→ EXERCISE PROMPT
For the word "защита", state the number of lines in the data that contain it, and nothing else.

DATA FOR ANALYSIS Start Marker

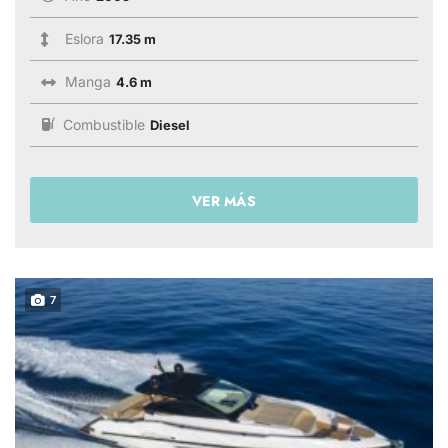
Eslora
17.35 m
Manga
4.6 m
Combustible
Diesel
VER MÁS
7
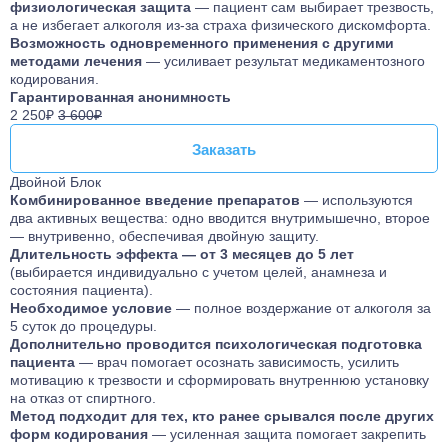
физиологическая защита
— пациент сам выбирает трезвость,
а не избегает алкоголя из-за страха физического дискомфорта.
Возможность одновременного применения с другими
методами лечения
— усиливает результат медикаментозного
кодирования.
Гарантированная анонимность
2 250₽
3 600₽
Заказать
Заказать
Двойной Блок
Комбинированное введение препаратов
— используются
два активных вещества: одно вводится внутримышечно, второе
— внутривенно, обеспечивая двойную защиту.
Длительность эффекта — от 3 месяцев до 5 лет
(выбирается индивидуально с учетом целей, анамнеза и
состояния пациента).
Необходимое условие
— полное воздержание от алкоголя за
5 суток до процедуры.
Дополнительно проводится психологическая подготовка
пациента
— врач помогает осознать зависимость, усилить
мотивацию к трезвости и сформировать внутреннюю установку
на отказ от спиртного.
Метод подходит для тех, кто ранее срывался после других
форм кодирования
— усиленная защита помогает закрепить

DATA FOR ANALYSIS End Marker

→ ANSWER BOX
2